### Task brief
Report how many lines of the material below contain the string "unlocked". The reply is that number and no more.

### Data provided
'''

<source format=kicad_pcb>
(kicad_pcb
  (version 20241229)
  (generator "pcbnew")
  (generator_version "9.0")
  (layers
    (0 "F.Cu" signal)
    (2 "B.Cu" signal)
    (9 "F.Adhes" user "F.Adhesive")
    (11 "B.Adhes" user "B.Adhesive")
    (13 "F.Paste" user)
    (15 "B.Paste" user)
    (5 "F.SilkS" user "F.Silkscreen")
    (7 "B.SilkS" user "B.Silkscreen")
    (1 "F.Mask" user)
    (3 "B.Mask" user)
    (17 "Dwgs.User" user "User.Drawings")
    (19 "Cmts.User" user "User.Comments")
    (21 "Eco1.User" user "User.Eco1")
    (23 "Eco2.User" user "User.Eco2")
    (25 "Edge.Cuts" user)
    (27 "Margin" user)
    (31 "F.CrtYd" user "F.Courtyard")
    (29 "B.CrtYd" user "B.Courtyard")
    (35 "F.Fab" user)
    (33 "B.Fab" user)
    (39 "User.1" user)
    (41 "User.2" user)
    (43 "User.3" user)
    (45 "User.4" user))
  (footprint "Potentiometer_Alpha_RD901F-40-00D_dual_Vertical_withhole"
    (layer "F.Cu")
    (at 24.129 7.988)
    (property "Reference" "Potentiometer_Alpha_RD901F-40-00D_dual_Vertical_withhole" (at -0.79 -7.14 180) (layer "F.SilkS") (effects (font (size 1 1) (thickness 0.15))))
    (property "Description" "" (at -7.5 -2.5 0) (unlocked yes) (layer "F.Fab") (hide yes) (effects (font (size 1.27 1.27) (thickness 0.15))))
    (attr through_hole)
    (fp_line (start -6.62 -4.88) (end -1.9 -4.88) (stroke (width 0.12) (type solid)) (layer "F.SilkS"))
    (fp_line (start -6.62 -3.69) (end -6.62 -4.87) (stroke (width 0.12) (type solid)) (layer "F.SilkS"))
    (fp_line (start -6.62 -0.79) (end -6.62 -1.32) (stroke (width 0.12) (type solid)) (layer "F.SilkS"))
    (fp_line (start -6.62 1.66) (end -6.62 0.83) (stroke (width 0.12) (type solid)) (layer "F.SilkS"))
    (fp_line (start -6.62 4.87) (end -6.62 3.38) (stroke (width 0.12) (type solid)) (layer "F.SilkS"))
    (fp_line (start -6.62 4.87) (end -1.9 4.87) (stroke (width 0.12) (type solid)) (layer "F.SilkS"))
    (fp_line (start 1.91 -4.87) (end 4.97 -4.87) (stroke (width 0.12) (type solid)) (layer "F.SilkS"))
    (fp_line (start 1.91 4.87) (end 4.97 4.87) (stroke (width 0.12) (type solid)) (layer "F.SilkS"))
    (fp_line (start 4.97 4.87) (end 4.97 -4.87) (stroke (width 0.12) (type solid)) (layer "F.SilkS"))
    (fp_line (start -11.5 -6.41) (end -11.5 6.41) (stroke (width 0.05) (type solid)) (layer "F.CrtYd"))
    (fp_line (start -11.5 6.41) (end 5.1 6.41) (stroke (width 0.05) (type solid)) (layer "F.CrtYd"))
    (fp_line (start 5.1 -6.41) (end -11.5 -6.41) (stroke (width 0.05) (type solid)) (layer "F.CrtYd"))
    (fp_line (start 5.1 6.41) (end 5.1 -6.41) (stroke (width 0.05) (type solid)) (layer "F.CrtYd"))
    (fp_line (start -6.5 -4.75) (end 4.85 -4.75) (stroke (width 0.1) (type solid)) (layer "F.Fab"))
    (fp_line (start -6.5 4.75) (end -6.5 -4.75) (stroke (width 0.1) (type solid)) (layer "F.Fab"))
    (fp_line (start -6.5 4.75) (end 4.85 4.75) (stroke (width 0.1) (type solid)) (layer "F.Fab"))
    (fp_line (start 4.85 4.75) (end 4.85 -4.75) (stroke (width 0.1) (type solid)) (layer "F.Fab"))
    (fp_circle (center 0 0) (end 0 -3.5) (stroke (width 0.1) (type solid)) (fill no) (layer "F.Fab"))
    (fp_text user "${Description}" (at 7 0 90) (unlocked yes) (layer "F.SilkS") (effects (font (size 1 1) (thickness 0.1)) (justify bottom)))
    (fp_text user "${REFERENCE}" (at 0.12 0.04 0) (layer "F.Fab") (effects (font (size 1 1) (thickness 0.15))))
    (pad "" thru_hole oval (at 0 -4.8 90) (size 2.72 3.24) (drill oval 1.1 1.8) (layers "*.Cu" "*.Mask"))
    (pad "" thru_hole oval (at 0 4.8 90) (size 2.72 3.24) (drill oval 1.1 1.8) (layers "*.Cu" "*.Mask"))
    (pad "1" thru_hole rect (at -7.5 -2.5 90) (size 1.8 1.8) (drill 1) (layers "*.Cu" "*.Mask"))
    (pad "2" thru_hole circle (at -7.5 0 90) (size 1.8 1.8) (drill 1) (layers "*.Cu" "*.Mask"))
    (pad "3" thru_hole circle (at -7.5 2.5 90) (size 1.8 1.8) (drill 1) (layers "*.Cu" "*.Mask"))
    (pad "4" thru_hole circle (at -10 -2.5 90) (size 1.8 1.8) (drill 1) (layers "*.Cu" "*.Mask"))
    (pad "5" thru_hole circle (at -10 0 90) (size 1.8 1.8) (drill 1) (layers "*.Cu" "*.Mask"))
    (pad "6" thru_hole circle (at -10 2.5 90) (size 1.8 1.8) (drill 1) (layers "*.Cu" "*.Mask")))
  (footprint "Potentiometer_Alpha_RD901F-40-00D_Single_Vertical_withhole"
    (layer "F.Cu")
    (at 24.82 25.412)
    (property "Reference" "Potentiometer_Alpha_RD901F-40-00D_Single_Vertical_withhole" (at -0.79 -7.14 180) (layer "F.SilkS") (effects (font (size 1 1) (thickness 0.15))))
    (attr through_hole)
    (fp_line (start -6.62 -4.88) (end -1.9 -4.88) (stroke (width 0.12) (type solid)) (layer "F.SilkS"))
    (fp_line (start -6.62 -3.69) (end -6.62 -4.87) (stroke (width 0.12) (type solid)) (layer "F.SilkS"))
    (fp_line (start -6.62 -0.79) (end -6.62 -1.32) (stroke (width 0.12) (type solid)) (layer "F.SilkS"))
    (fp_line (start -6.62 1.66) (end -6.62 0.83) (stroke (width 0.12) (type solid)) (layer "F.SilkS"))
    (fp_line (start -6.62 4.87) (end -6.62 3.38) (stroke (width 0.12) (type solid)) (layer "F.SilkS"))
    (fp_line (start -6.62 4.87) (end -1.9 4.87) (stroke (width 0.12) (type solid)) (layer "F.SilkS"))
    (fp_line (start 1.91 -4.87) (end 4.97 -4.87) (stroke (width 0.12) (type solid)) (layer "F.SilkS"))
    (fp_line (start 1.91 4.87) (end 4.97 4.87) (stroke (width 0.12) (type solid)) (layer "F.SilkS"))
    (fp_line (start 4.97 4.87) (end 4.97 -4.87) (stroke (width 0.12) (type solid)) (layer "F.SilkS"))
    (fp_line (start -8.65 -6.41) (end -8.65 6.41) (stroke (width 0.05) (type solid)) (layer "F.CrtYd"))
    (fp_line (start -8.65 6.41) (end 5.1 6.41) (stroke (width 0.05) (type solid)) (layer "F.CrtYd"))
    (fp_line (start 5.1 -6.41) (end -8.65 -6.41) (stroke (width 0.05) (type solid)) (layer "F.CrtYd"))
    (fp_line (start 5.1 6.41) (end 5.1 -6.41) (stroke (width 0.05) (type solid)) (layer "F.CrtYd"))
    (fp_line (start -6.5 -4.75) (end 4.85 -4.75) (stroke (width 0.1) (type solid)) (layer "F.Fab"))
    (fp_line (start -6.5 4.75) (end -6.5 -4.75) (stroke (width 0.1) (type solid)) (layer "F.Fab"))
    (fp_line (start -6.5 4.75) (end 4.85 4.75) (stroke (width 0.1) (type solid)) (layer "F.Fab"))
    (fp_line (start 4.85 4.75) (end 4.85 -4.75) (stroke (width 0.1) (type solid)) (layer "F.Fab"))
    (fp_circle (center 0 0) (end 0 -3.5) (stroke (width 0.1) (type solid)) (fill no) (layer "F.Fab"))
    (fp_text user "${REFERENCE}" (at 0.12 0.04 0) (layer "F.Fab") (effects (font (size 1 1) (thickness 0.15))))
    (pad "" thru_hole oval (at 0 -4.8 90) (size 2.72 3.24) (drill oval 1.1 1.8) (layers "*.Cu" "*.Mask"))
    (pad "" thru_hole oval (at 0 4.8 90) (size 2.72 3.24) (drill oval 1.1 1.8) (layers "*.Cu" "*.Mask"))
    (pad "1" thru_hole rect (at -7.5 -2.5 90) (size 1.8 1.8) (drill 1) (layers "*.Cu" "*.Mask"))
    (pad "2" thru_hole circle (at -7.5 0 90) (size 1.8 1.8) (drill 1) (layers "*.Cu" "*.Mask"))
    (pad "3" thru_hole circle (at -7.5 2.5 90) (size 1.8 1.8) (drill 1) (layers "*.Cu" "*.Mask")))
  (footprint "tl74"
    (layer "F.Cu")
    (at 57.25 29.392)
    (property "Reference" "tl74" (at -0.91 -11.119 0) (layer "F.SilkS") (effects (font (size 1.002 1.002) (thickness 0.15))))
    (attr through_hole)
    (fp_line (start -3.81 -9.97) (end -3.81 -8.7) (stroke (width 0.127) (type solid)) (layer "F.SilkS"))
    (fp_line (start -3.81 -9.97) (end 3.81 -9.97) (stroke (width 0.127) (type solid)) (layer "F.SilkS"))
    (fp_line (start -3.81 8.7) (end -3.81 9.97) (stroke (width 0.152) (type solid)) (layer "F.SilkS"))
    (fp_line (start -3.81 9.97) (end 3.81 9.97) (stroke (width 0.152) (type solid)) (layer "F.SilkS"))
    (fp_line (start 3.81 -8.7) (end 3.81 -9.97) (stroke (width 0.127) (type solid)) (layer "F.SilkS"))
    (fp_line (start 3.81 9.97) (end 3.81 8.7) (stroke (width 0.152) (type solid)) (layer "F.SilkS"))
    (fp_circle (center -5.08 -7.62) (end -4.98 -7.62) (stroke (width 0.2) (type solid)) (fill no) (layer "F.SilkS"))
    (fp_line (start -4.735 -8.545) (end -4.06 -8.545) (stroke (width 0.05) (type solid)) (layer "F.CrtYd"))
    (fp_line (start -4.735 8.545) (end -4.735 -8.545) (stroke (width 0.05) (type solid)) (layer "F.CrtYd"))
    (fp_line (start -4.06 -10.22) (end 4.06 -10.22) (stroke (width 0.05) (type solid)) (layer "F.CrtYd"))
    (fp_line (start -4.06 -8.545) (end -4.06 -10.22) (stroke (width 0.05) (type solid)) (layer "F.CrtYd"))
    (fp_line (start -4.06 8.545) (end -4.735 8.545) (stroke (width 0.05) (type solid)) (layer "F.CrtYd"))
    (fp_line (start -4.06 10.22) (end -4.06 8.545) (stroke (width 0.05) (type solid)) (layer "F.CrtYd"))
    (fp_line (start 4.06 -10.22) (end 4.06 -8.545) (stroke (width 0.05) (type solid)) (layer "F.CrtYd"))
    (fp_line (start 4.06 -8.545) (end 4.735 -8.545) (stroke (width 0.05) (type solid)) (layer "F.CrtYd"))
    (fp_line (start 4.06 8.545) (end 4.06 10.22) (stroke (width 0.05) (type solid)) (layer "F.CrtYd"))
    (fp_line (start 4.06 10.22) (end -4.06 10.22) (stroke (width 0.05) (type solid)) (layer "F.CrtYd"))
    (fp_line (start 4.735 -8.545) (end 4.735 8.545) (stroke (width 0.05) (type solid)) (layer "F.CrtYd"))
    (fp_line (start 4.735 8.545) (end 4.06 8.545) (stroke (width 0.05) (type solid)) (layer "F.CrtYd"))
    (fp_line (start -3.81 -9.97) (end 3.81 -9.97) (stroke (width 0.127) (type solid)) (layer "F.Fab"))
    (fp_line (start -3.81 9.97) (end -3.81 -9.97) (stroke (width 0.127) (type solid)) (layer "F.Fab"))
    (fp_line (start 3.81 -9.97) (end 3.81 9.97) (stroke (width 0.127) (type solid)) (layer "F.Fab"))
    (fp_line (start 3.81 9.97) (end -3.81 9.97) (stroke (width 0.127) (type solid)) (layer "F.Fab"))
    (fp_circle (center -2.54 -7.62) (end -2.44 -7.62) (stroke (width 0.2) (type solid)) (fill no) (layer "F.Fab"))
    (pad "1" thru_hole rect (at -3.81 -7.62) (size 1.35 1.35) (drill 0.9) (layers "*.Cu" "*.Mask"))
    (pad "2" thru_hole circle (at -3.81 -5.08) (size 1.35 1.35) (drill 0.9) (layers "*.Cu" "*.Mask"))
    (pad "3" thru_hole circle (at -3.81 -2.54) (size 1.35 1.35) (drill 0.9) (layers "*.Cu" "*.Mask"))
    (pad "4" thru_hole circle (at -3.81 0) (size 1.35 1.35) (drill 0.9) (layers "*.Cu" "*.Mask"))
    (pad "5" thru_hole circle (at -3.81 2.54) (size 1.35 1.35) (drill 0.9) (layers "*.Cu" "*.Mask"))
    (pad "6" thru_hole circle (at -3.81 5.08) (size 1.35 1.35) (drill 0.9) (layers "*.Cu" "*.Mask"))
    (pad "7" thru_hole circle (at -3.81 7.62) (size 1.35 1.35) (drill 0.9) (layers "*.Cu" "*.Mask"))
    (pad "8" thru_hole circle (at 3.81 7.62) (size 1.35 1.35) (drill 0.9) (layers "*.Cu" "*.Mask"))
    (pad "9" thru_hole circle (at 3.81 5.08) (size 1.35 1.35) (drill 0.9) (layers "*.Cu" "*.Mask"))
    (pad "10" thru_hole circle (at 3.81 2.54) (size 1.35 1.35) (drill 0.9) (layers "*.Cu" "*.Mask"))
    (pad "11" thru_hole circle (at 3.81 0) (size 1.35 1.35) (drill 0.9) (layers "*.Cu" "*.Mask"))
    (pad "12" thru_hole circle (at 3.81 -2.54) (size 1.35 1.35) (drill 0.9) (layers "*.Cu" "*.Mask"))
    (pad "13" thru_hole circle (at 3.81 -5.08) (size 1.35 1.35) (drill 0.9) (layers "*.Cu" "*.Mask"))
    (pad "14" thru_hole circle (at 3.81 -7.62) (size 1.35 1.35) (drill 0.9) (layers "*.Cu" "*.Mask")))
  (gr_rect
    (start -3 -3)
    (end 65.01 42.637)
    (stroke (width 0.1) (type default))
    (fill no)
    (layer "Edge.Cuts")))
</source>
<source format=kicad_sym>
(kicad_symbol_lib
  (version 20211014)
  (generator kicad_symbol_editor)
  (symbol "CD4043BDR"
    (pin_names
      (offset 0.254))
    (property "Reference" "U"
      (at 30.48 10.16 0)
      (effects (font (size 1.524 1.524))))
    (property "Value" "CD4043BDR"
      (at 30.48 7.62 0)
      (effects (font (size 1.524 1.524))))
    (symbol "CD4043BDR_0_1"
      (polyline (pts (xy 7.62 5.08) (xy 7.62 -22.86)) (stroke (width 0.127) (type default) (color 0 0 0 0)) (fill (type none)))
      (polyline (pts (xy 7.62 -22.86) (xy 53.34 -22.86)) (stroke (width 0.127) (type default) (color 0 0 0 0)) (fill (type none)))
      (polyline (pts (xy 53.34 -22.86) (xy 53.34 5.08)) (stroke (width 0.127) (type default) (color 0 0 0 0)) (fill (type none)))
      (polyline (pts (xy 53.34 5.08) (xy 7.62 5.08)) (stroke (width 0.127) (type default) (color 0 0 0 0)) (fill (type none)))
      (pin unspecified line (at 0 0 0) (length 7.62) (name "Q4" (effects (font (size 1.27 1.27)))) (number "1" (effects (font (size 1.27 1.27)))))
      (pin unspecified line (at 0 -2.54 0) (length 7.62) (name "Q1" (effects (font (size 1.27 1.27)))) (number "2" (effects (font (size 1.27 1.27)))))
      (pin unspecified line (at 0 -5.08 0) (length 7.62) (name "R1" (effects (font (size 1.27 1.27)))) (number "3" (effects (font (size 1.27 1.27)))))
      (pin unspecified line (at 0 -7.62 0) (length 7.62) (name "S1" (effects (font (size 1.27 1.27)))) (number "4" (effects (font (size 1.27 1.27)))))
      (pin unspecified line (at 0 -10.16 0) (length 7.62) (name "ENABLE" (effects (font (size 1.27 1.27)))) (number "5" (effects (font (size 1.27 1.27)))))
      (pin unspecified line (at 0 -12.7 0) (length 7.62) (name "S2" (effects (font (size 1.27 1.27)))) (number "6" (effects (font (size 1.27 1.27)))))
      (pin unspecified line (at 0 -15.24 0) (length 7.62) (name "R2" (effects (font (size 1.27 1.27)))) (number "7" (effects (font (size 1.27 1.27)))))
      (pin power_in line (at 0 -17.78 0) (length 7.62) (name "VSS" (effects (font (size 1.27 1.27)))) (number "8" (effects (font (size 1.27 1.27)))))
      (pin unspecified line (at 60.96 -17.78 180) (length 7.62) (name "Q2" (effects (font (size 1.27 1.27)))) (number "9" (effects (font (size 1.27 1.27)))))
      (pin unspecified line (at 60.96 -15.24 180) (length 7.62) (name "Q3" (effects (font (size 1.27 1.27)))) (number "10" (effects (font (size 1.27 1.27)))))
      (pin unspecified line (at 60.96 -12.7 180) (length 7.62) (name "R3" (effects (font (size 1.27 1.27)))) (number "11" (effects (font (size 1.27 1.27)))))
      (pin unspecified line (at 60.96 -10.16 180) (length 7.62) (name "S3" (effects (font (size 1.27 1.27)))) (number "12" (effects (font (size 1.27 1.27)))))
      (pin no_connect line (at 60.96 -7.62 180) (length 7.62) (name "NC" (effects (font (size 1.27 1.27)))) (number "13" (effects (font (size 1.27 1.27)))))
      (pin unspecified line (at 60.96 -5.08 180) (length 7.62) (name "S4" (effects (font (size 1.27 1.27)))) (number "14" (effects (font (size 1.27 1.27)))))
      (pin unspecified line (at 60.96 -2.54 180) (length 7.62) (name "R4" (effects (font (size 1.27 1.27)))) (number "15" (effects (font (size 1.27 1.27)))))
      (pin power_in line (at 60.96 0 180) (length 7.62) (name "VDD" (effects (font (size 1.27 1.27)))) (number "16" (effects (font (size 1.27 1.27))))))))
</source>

'''

### Written solution
2